E por falar nisto, diga-se que os homossexuais não estão a ser justos neste momento temporal quando dizem que apenas conquistaram um direito, faltando outros. Outros faltarão certamente. Mas isto é uma reforma gradual, não ideal. É assim que as reformas se devem implementar. Está provado. Quem quiser que vá ler os autores que falam sobre isto, que eu não tenho paciência para estar aqui a explicar. De qualquer forma, e como ia dizendo, os homossexuais conquistaram de uma só vez aquilo que os heterossexuais levaram séculos a conseguir. O direito ao casamento e ao divórcio (o casamento foi inventado no século XI pela Igreja, enquanto que e o divórcio apareceu em Portugal com a reforma de 1966 implementada pelos politicos). Nada mau, para começar, portanto. Passe a ironia, claro. Actualmente, as coisas acontecem mais depressa, como sabemos. E isto pode ser bom em muitas coisas.

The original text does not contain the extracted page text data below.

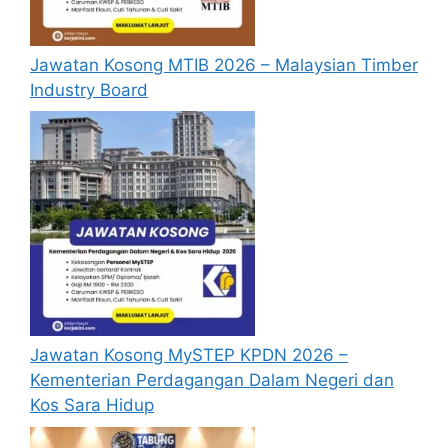
Berkelayakan dan melepasi syarat-syarat
pelantikan yang telah ditetapkan bagi
setiap jawatan kosong Nestle 2025 yang
Jawatan Kosong MTIB 2026 – Malaysian Timber
hendak dipohon, Sila baca pada lampiran
Industry Board
yang kami telah sediakan seperti berikut.
Cara Mohon Jawatan Kosong
Nestle 2025
Permohonan jawatan kosong
Nestle
2025
diatas hendaklah melalui laman
web rasmi Nestle Malaysia di
https://www.nestle.com.my/
atau
pautan
Mohon Jawatan
yang yang telah
Jawatan Kosong MySTEP KPDN 2026 –
disediakan dibawah. Untuk pemohon kali
Kementerian Perdagangan Dalam Negeri dan
pertama, anda perlu mendaftar akaun
Kos Sara Hidup
baru terlebih dahulu.
Calon dikehendaki memuat naik resume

Em resumo, a fidelização é algo de absolutamente lamentável se é feito pelo lado de quem está a oferecer bens e serviços. Seja de que espécie forem (sexo, por exemplo pode ser um bem ou um serviço, dependendo das circunstâncias. No âmbito de um casamento é, em princípio, um bem. Porém, nunca se sabe. Já sexo no ginásio, a acontecer, pode ser a mesma coisa. Ou uma coisa ou outra, quero dizer: um bem ou um serviço).
Eu cá sou fiel à Amália porque sou eu quem a procura nos discos, nos filmes, documentários e exposições. Ela não me obriga nada. Nem obrigaria, ainda que estivesse viva no sentido material do termo. Posso parar, por exemplo, o disco na hora de quiser. Mesmo que faltem mais de metade das faixas para ouvir. Não há consequências. E volto lá sempre com muito prazer. Estou fidelizada pelo lado certo. O lado de quem gosta e pode apreciar livremente. Assim sendo, a fidelização pelo lado certo, pelo desejo e impulso pessoal não tem nada de lamentável. É do melhor que há. Para todos os envolvidos e interessados. E mais, acredito que somos fieis a tudo o que nos faz sentir incontronavelmente bem e também ao que é incontestavelmente bom. Só se não estivermos muito bem da cabeça, que é como quem diz, das emoções. Ou só se não tivermos o gosto educado para certas coisas, que é como quem diz, se não temos muita cultura básica e a sensibilidade bem educada.